The UK's top civil servant has admitted having an "informal conversation" about potential roles for the PM's wife with a royal charity, after being prompted by a former Downing Street colleague.
But Simon Case said he had not recommended that the Duke and Duchess of Cambridge's Royal Foundation give Carrie Johnson a position.
There had been "no improper conduct" on his part, he added.
However, Labour said the PM had "serious questions" to answer.
In her letter asking Mr Case what had happened, the party's deputy leader, Angela Rayner, said Boris Johnson had to address claims of "impropriety and conflict of interest".
On Wednesday, during Prime Minister's Questions, Mr Johnson did not deny reports he had spoken to aides about a government post.
It has been reported that, while foreign secretary in 2018, Mr Johnson tried to hire his future wife, with whom he was already in a relationship, as his £100,000-a-year chief of staff.
In her letter to Mr Case, the cabinet secretary, Ms Rayner wrote: "There are now serious questions for the prime minister to answer about potentially impropriety and conflict of interest in his lobbying for a high-paying tax-funded job for his partner in 2018, Carrie Johnson."
This and the other reports raised "serious questions about sleaze and corruption" in Downing Street, she added.
"It is clearly inappropriate that the prime minister should be the judge and jury in his own case, so I ask you to confirm that this matter will be subject to an independent probe and fully investigated," Ms Rayner also wrote.
In response, Mr Case wrote: "I did not recommend Mrs Johnson for any role.

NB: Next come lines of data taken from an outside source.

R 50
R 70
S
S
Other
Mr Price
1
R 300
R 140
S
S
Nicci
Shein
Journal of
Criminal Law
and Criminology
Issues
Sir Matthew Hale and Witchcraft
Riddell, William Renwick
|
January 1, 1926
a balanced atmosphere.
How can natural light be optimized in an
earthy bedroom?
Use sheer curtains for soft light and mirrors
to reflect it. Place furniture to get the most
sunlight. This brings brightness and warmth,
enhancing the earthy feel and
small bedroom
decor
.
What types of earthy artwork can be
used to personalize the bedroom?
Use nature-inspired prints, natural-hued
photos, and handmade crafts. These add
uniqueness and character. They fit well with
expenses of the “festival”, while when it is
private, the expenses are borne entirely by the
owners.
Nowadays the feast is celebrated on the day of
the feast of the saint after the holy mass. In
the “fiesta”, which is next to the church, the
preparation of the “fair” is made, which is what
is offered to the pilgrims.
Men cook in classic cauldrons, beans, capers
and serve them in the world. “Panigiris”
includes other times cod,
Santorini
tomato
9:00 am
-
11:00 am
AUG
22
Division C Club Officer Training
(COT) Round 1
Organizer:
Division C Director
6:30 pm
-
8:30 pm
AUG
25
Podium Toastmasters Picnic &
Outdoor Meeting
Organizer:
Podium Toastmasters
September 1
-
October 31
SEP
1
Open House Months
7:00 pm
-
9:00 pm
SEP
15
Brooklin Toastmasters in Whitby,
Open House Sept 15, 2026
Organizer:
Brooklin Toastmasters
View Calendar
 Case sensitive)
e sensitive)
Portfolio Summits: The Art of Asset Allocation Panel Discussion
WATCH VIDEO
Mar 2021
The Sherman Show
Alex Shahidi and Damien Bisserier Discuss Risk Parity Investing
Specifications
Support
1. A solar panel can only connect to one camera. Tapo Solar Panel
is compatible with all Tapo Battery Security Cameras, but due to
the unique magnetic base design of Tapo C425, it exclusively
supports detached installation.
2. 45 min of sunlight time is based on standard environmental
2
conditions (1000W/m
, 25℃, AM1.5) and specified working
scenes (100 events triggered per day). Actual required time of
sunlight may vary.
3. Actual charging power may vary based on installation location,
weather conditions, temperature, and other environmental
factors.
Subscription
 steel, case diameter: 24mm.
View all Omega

"In autumn 2020 a former member of the No 10 team asked about opportunities for Mrs Johnson with environmental charities.
"I was happy to have an informal conversation with someone involved with the [Royal Foundation's] Earthshot Prize about what roles were available, as I would have done for anyone with relevant experience who was keen to get involved with charity work."
Mrs Johnson, a former head of communications for the Conservative Party, married Mr Johnson in May last year and they have two children together.
She has also worked for the Oceana marine conservation group and the Aspinall Foundation animal rights charity.